Symphony No. 2, "Short Symphony"
Related Artists/CompaniesAaron Copland
About the Work
The score calls for 2 flutes, piccolo, alto flute, 2 oboes, English horn, hecklephone, 2 clarinets, bass clarinet, 2 bassoons, contrabassoon, 4 horns, 2 trumpets, piano, and strings. Duration, 16 minutes.
In the middle and late 1920s Copland composed such works as the Organ Symphony, the Dance Symphony, the Piano Concerto and the suite Music for the Theatre, all distinctively his own and clearly reflecting the character of the time and place he knew. In the middle of the following decade he turned his attention to “Americana” (his own term for the folk-flavored ballets, film scores and occasional works that were to make him famous throughout the world). Between those two contrasting periods he went through a transitional one marked by what his colleague and biographer Arthur Berger classified as his “esoteric style.” The Symphonic Ode, the Piano Variations, the piano trio Vitebsk and the Statements for Orchestra are representative works of this period, and so is the Short Symphony, which Copland eventually designated his Symphony No. 2. Phillip Ramey, whose many productive discussions with Copland about his works and his creative outlook earned him status as an authority on this composer, characterizes such works as being “more dissonant and acerbic” than the earlier ones cited here, and “also more tightly argued and (with the exception of the Ode ) more lean and concise.” The Short Symphony in particular gives us a glimpse of Copland in a sort of neo-classical guise.

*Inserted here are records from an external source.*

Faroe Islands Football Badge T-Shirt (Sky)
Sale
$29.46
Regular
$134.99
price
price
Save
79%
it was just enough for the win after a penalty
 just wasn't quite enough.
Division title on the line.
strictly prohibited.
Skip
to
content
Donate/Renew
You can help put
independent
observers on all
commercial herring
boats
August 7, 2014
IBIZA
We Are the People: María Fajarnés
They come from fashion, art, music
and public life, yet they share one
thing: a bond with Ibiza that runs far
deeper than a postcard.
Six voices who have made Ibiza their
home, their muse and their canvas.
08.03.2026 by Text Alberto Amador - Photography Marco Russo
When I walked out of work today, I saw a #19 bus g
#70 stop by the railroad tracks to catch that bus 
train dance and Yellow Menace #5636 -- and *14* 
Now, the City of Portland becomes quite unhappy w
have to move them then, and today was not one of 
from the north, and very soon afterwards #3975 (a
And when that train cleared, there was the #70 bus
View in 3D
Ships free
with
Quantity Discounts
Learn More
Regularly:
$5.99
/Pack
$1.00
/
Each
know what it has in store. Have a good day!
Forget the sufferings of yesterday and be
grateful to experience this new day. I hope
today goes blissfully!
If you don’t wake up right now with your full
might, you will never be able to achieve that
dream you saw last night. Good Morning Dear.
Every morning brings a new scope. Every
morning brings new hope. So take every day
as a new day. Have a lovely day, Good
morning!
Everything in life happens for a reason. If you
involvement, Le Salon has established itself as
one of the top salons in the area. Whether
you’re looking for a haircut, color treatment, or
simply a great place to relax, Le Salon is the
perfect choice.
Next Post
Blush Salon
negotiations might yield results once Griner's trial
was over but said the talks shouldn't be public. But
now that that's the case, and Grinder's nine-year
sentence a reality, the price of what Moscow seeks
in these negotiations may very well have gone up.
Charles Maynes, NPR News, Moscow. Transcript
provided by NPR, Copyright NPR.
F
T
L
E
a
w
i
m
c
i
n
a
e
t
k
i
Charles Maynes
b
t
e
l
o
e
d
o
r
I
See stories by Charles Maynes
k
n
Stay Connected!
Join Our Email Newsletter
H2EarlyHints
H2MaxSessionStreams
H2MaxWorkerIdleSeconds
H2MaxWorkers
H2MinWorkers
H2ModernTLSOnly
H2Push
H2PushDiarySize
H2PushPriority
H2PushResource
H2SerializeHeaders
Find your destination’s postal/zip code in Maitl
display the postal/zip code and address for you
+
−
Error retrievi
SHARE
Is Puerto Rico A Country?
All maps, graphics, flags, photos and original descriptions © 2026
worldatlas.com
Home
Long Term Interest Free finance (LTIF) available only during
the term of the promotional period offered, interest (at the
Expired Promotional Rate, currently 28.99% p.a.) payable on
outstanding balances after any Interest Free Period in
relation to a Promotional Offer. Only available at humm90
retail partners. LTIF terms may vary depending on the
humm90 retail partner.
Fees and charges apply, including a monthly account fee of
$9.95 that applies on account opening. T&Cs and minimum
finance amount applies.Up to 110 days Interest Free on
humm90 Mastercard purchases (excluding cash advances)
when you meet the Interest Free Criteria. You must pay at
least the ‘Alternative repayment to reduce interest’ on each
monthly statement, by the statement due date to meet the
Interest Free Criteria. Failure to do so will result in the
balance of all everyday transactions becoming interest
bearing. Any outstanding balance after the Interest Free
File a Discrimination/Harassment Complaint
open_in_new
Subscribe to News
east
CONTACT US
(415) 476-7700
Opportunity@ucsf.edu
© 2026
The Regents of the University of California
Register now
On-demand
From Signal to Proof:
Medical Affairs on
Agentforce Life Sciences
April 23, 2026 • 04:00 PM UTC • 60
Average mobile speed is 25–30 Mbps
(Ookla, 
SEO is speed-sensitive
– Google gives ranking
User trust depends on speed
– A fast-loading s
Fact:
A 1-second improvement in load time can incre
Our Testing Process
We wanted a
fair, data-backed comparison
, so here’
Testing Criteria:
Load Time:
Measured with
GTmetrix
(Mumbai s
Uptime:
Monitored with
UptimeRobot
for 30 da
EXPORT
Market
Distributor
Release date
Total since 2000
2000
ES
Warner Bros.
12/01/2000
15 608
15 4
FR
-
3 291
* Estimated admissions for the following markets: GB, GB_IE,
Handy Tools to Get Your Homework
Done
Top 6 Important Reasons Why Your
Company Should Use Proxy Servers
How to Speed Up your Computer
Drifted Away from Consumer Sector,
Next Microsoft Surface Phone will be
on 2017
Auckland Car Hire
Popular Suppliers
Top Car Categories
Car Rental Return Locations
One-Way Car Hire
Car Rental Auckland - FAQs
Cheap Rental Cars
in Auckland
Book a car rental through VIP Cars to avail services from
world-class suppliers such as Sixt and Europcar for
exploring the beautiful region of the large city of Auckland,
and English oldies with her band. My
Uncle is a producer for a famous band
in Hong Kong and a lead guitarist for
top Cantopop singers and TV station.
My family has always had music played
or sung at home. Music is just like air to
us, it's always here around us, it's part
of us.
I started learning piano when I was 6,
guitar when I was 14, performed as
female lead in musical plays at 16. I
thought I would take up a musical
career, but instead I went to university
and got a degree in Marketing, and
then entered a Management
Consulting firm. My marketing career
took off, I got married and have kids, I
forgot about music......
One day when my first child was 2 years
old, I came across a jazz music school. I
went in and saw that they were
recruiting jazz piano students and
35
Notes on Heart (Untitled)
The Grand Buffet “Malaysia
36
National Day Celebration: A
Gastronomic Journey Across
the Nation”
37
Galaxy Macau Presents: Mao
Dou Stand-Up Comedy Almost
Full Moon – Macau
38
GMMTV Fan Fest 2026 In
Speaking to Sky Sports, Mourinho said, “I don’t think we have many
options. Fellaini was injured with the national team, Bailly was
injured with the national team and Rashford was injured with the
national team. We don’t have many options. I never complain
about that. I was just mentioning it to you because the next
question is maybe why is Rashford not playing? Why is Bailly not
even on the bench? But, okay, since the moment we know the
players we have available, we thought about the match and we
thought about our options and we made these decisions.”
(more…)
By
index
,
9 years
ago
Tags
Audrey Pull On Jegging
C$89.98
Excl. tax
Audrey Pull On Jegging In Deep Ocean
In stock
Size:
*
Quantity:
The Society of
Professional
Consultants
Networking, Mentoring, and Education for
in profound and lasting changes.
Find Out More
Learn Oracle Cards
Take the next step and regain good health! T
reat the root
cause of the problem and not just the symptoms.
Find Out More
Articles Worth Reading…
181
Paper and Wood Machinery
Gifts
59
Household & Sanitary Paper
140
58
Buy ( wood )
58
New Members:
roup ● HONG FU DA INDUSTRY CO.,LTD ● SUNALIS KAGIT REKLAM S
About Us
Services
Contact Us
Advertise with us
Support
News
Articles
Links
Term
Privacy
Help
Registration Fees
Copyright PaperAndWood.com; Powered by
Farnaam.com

Chávez, who conducted the premiere (during the period in which Copland was composing his utterly different, ingratiatingly colorful souvenir piece El Salón México ), expressed his admiration for the work in the most glowing terms. Here at home, Leopold Stokowski promptly announced that he would give the U.S. premiere with the Philadelphia Orchestra, and Serge Koussevitzky, with whom Copland had established a connection just before the conductor came to America as conductor of the Boston Symphony orchestra in 1924, scheduled performances with his orchestra—but both conductors cancelled their plans for the work. Copland recalled later that both of them told me subsequently that they had announced performances because they admired the work, but that the composition was so intricate from a rhythmic standpoint that they dared not attempt a performance within the allotted rehearsal period.
Frustrated by this situation, Copland recast the score in a different instrumentation. In 1937 it was transformed into his Sextet for Clarinet, Piano and String Quartet, with hardly any changes in the music itself, and in that form it became one of his most successful works in the realm of chamber music. The Symphonyin its original orchestral dress was to wait ten years for its U.S. premiere, finally given by Stokowski with the NBC Symphony Orchestra in 1944. Although Stokowski, always an enthusiastic champion of new music, was known to go into his own pocket during his years as Toscanini's replacement with that orchestra to pay for extra rehearsal time, soloists' fees and other expenses in order to be able to introduce new works he considered worthwhile, Copland described that performance of the Short Symphony as an “extremely inadequate reading,” and more than 20 years were to pass after that before the work began to receive even limited circulation in performances and recordings. Around then (in the late Sixties), Copland gave the following description to Phillip Ramey:
In [this work] I continued the effort, begun with the Piano Variations, to expand my style, both harmonically and rhythmically. The Short Symphony's preoccupation is with complex rhythms, combined with clear textures. Sonority-wise, the most rhythmically complex moments have a certain lightness and clarity. The work is in three movements (fast, slow, fast) played without pause. The first movement is scherzo-like in character. The second movement is in three brief sections—the first rises to a dissonant climax, is sharply contrasted with a songlike middle part, and returns to the beginning. The finale is once again bright in color and rhythmically intricate.
It may be noted that the relatively modest scoring—no percussion, no trombones or tuba—seems consonant with the work's “neo-classical” textures and “lean and concise” character. We may note further that all of Copland's symphonies exist wholly or partially in alternative forms. The Symphony No. 1 is the same music as the Organ Symphony, minus the organ; the Dance Symphony (which the composer omitted from his numbered cycle) was drawn in large part from Copland's music for the ballet Grohg ; the Short Symphony, as already noted, was adapted as an instrumental sextet; and the Third Symphony not only incorporates the Fanfare for the Common Man into its final movement, but contains allusions to it in earlier sections.